The virtual readings have continued into the offseason. On Tuesday, Jones donned a Santa hat and read “A Charlie Brown Christmas.” The week before he read “Ty’s Travels: Zip, Zoom!,” which coincided with the announcement that Ty Dillon would be Jones’ teammate in 2022 at the rebranded Petty GMS Motorsports.
If the whole thing sounds a little Mr. Rogers-ish, that’s OK. Jones has heard the good-natured jokes comparing him to the legendary children’s television host. A comparison he smiles at, happy with the knowledge he’s making a small difference in a child’s life.
“That’s alright. He was a cool guy, I liked him,” Jones said.”
Let’s call this “Erik’s Book Club.” The Athletic asked Jones to share his three favorite children’s books and one adult-themed book, explaining why each left a lasting impression on the Michigan native.

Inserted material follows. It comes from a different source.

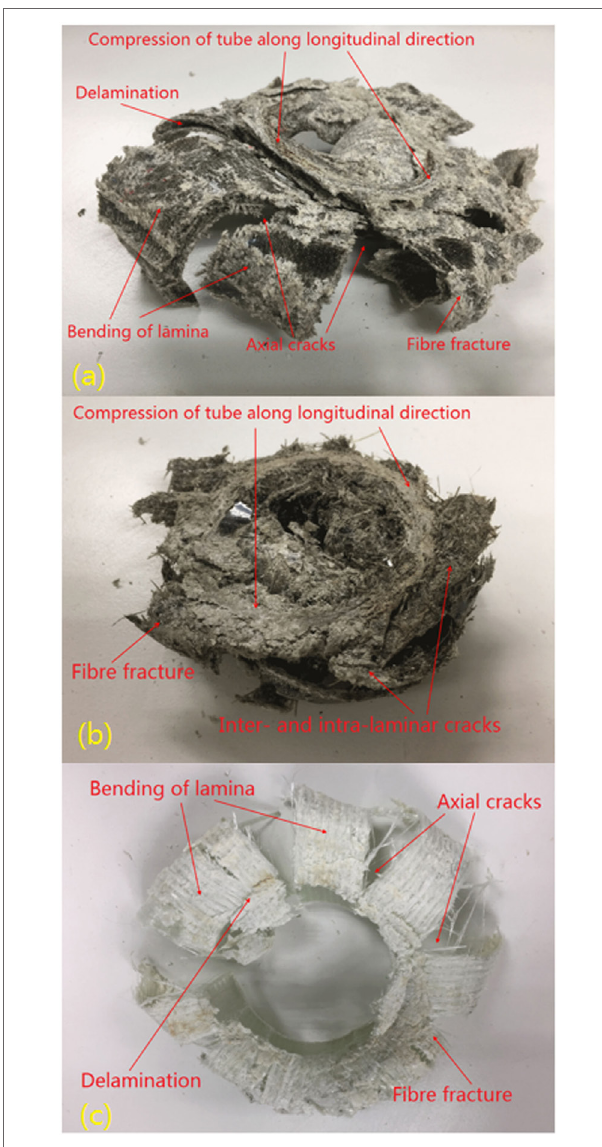
FigUre 12 | Typical failure modes of hollow fiber reinforced polymer tubes: (a) flax, (B) basalt, and (c) glass.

“Once in a Great City: A Detroit Story,” by David Maraniss
“I love history books, and just being able to learn about Detroit a little bit more was something I appreciated. I grew up only about 45 minutes from there, and when I was a kid, Detroit was in a pretty rough spot and not somewhere that was great, and they were going through a tough time. But in the last 10 years, we’ve seen Detroit really start to take a pretty big transformation and a pretty big step in the right direction. And this book allowed me to go back to when I got to hear my dad and my grandfather talk about Detroit, especially my grandfather, from when they were younger and about how beautiful it was, how great it was and how many opportunities there were and all these things. I wanted to learn more about it and just read about what they remember from where Detroit was at its peak, and then where was the slip and fall and that whole curve of the city.”

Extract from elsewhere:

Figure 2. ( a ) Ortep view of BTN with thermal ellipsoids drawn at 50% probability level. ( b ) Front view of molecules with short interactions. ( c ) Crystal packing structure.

“Interrupting Chicken,” by David Ezra Stein
“I read that book for the first time a couple of months ago and I just thought it was pretty funny. We watch my girlfriend’s niece every once in a while, and so much of that book relates to how she behaves at times and how you never can keep a kid on track on what you’re talking about or what you’re trying to do. I thought that was pretty funny and thought the humor in it was funny for a kid and it was funny for an adult.”
“If You Give a Mouse a Cookie,” by Laura Numeroff
“This is one I remember as a kid and thinking it was just a cool book. It’s a book that as a kid it was easy to get into and I know kids still love that book today. It’s just for me a classic. Any book that I can remember reading as a kid and still remember to this day means there’s something that stuck with me as a kid.”

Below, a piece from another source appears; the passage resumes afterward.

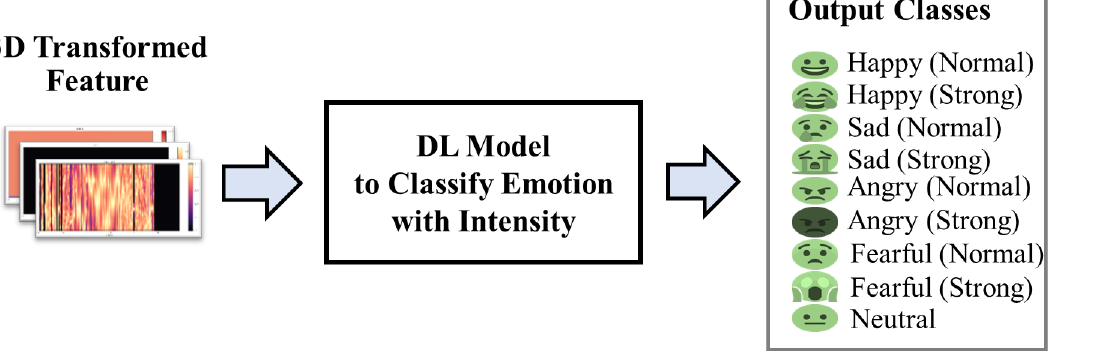
Figure 3. Single DL framework to classify emotion with intensity from 3D transformed speech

“M is for Mitten: A Michigan based Alphabet,” by Annie Appleford
“I was looking for a book about Michigan when I was doing a reading there (in August) and I thought this one had the coolest facts and stories and a lot of different things about Michigan that people may not know because there’s so many unique things about Michigan. And I always like to share those. Then the illustrations in it I thought were really great, too.”